TSFMag salutes Miller and Kathie Bassler and the incredible team of volunteers they have brought together for their efforts in the recent Port Mansfield East Cut and Beach Cleanup.
Recently accomplishing their tenth and largest cleanup event to date, participation numbered near 100 hard-working conservation-minded men, women and children. There were no doubt even more engaged behind the scenes organizing and providing meals, logistics and other details.
Logistics and safety in this event always pose a tremendous hurdle as the mouth of the East Cut Jetty lies approximately six miles from the harbor, accessible only by boat. And even more challenging, some sixty-two miles down the Padre Island National Seashore from park headquarters. Sixty-two miles of treacherous sand that can swallow the most meticulously prepared four-wheel-drive vehicles and buried debris that can flatten tires faster than you change them.
So, if getting the cleanup team to the work site might seem daunting, consider hauling 15-tons of beach debris back across the bay, or all the way back up-island to park headquarters for proper disposal.
Where does it all come from? Some of it drifts ashore on gulf currents, sure enough, and one can only speculate the source.
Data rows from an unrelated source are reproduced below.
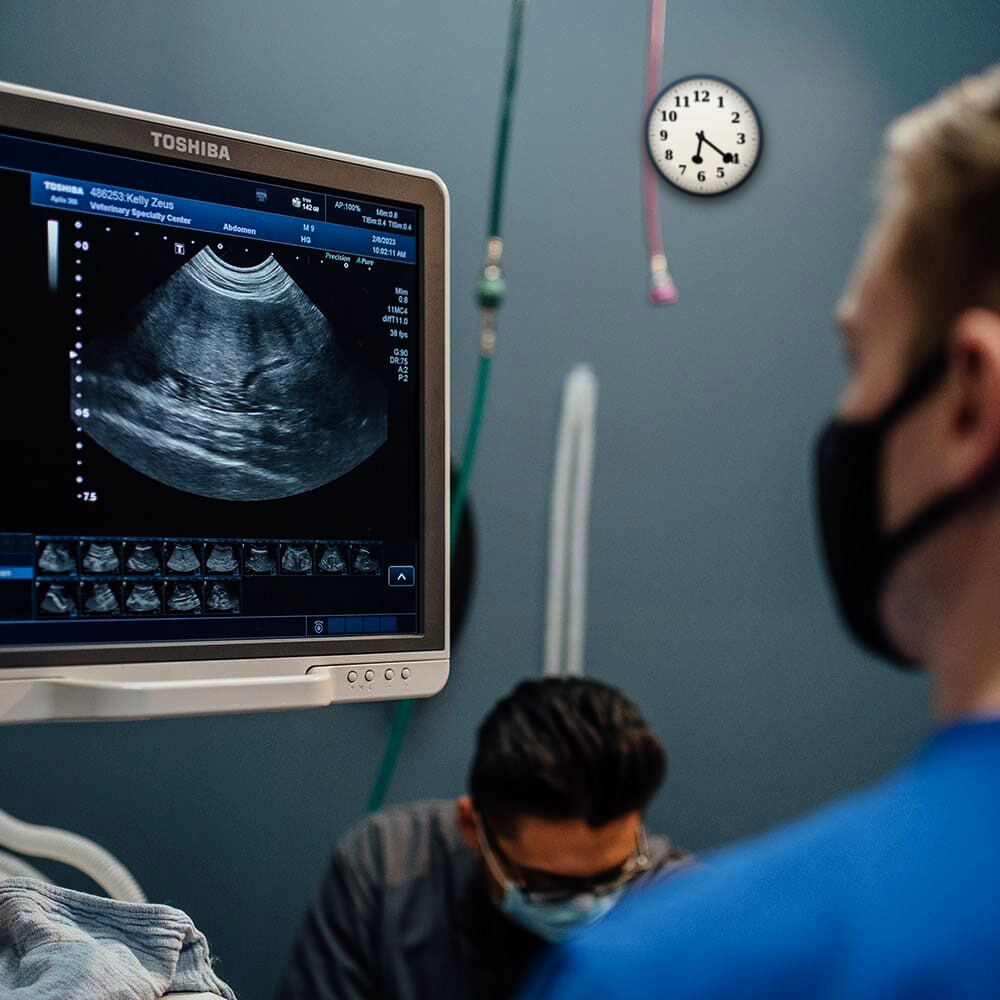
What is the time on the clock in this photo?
6:21
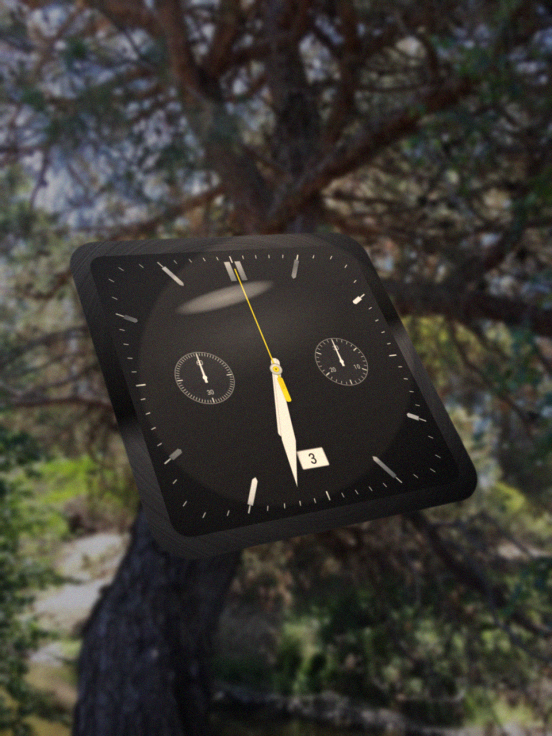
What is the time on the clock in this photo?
6:32
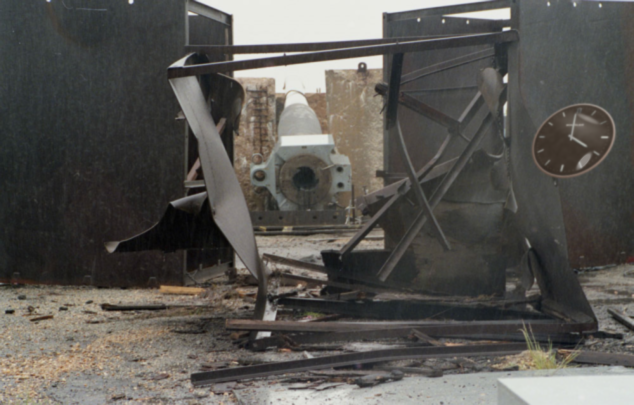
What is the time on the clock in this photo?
3:59
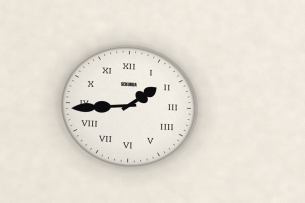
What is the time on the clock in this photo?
1:44
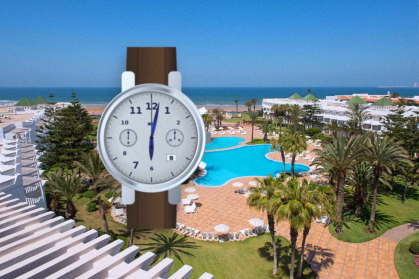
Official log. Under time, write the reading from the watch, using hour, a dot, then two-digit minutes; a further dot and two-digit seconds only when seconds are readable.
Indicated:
6.02
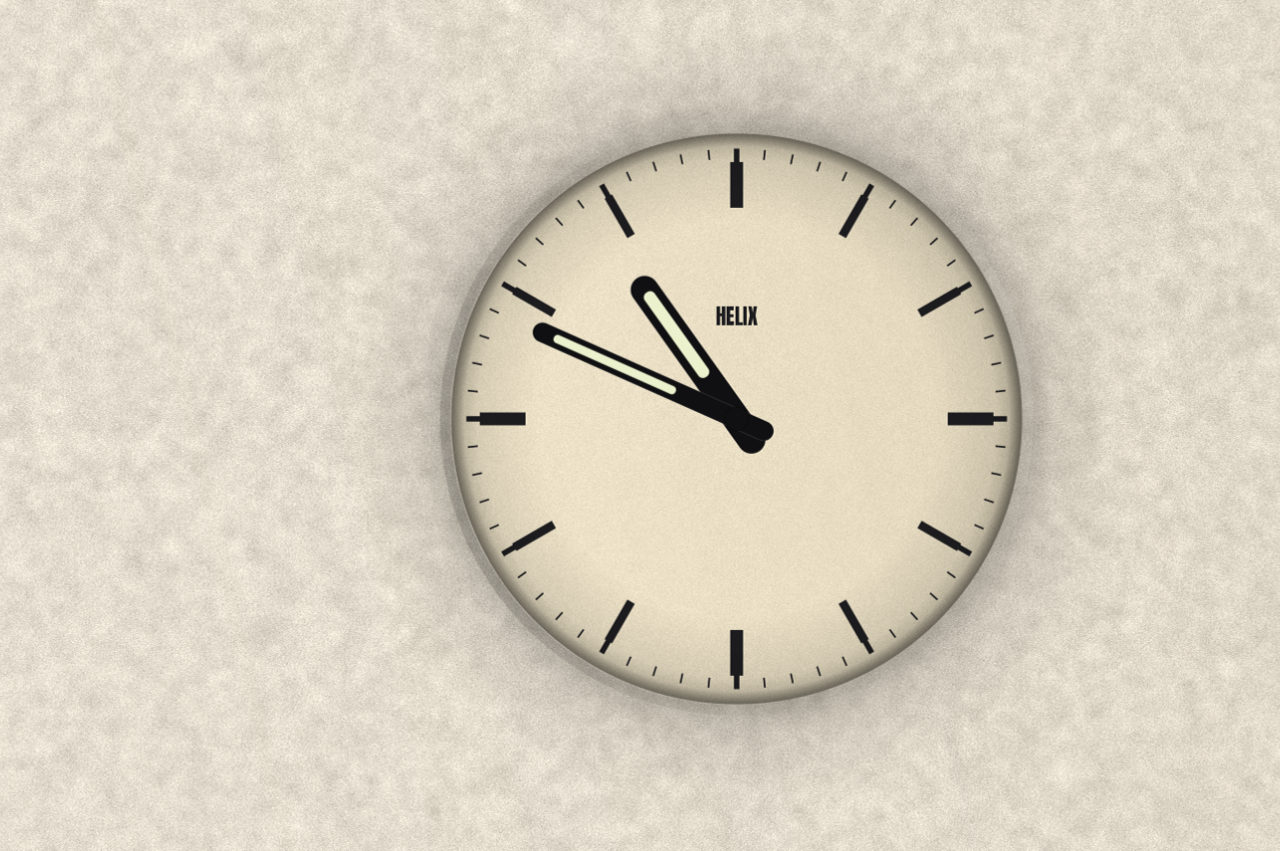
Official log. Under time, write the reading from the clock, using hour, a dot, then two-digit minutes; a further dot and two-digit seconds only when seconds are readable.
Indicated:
10.49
Sadly, though, a significant portion of the debris is left behind by careless fishermen and campers who have no regard for the wonderful resources they enjoy.
Kathie Bassler described it as; plastic barrels, BBQ grills, plastic irrigation hoses, gill nets, long-line fishing gear, all manner of plastic containers and bottles, Styrofoam cups-plates-and coolers, popup tent frames, and just about anything you might imagine.
The day began before sunrise with the cooking crew preparing a hot breakfast for volunteers at the Port Mansfield Chamber of Commerce Pavilion and packing sack lunches. Some twenty-five bay boats manned by volunteer owners and charter captains donating the day (rather than running a charter) then departed for the East Cut. Leapfrogging as sections of island shores were cleaned, eventually making their way to the jetty and tackling the Seashore beach.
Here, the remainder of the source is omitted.